According to the economic daily Donya-e Eghtesad, Rouhani’s Instagram page was repeatedly the target of critical comments by people who were unhappy with the sports minister’s performance — especially over Iran’s poor showing in the Summer Olympics in Rio de Janeiro earlier this year. To gain an idea of the situation, harsh criticism of the nuclear deal was nowhere near the parallel scorn heaped on national soccer team coach Carlos Queiroz over his performance.
Indeed, it appears that the outrage the president has faced over the nuclear deal is nothing compared with the pressure over the performance of his sports minister. In the end, this disapproval — and Goudarzi’s sporadic criticism of the Rouhani administration — proved to be very costly for him.
As for Rouhani’s recently resigned education minister, Fani, he was continuously on the verge of impeachment during his time in office.

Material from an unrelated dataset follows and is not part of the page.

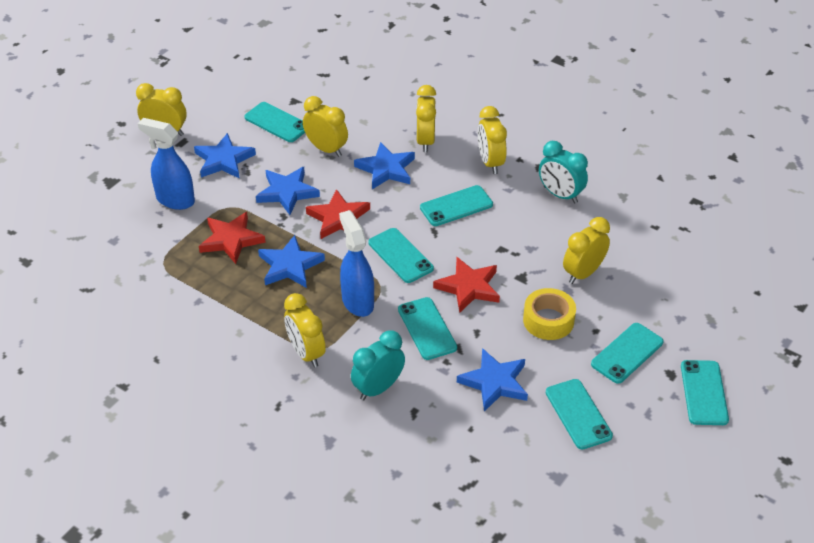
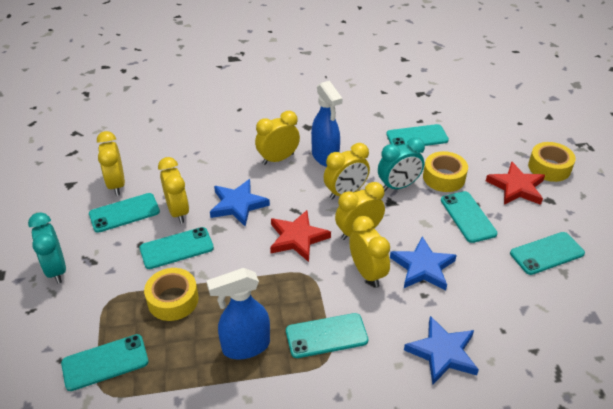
blue star: [194,133,256,179] [256,167,320,215] [258,235,325,288] [354,142,415,189] [457,348,528,412] = 5 -> [210,179,270,227] [390,236,457,291] [404,316,479,384] = 3
red star: [199,212,266,264] [306,189,370,239] [433,257,500,313] = 3 -> [270,210,331,262] [486,161,545,205] = 2
yellow tape: [523,288,576,340] = 1 -> [144,268,199,321] [423,151,468,192] [528,142,576,182] = 3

In fact, he was among the ministers who frequently commuted between their ministries and parliament in an effort to lobby parliament members not to impeach them. Fani hoped that the incoming, more government-friendly parliament elected on Feb. 26 would put less pressure on him, but he was wrong, as reports of embezzlement in the Teachers Reserve Fund had made his impeachment ever more pressing.
Last month, Hossein Maghsoudi, the spokesman for the parliamentary group tasked with fighting financial corruption, announced that violations had indeed taken place in the Teachers Reserve Fund. Maghsoudi said, “Clarifying the [case of corruption related to the] Teachers Reserve Fund is one of the main reasons why the education minister needs to be impeached. Investigations point to financial corruption of about 80,000 billion rials [$2.5 billion] in this fund.”